Our front yard faces west and the northern half is dominated by a large mountain ash. This is a lovely old tree (about 50 years, we think) but it has been succumbing to fireblight. I've pruned the blight a number of times but it keeps coming back and I think we'll have it removed this autumn before the wind takes it out.
This portion of the lawn is mostly an iris bed with a small vegetable plot and about 45 square feet of lawn abutting the city sidewalk. In preparation for taking the tree out, I decided to convert the lawn to a garden bed. The soil is fairly nasty so we decided to try a small hugel kultur bed.
Basically the sod and dirt is lifted out, old branches are dropped in (which create spaces for air and water and release nutrients slowly over time), the sod is reversed and replaced and then the whole thing is topped with soil and compost. True hugel kultur beds are large mounds but apparently every small beds will work. Above you can see the sod stripped out and the wood dropped in place. Below, a very exhausted looking Jessica has helped me replace the sod and swept up.

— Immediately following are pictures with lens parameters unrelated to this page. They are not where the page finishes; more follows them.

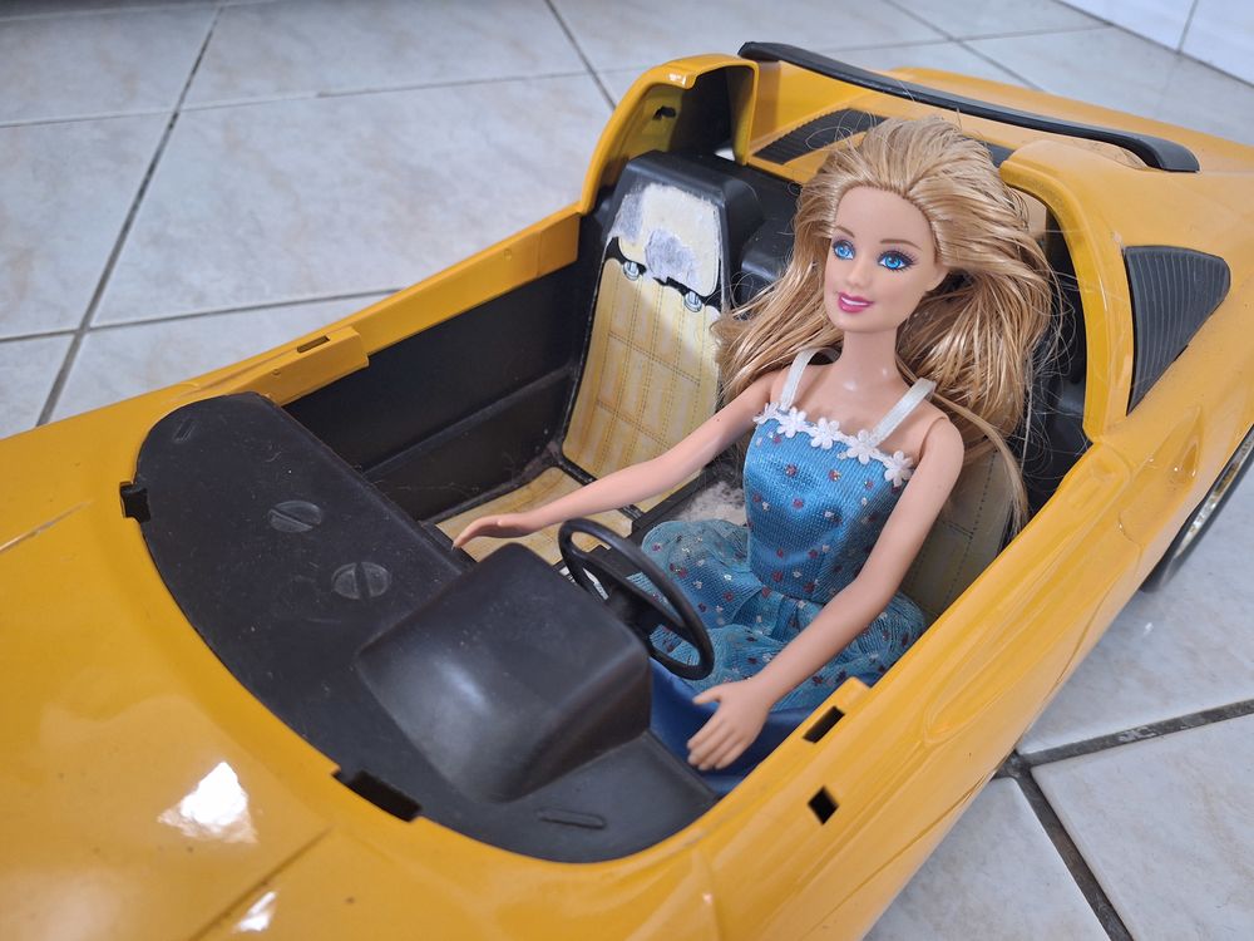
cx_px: 627
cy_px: 470
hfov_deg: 73.9
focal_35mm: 23
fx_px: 833
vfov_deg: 58.9
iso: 250
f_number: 1.8
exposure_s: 1/25
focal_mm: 5.54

That took most of Saturday. This morning I put some manure and dirt in top, dug the rest of the bed and we're good to plant in a week to two. Relatively new wood apparently grabs a lot of the nitrogen from the soil as it starts to rot so we're going to plant bush beans (yellow, green and purple) to fix some back in. Along the brick walk we'll do some tomatoes (plum on stakes and cherry in cages). When the trees comes out in the autumn (and assuming my body recovers from this weekend's work...), we'll look at putting in three fruit trees along the hedge line.
We also puttered and cleaned and planted some more onions. The first of the onions we planted in the old garden bed have poked up. In the cold frames, the garlic is up about seven inches (the wood in behind is a 2x6").
I will likely remove the glass on this frame in about a week when temperatures stabilize--the garlic is bumping up against it. The kale has also germinated and will need to be thinned in a week or so. Lovely to see things growing!
The chives in the new garden bed are up and a bunch of them went into the potatoes we're roasting tonight. If you look closely, you can also see a tiny spider on the tallest chive on the right--he has spun a web between the two tallest chives. I also some bees of some kind buzzing about today.
We managed to get some lettuce and chard seeded into the left-most new cold frame (below). Not sure what will go in the frame to the right. I wonder about seeding in some rutabagas?
Hopefully we will see some bulbs flower out this week--lots are up and the daffodils have buds. Now I'm off to have a nap.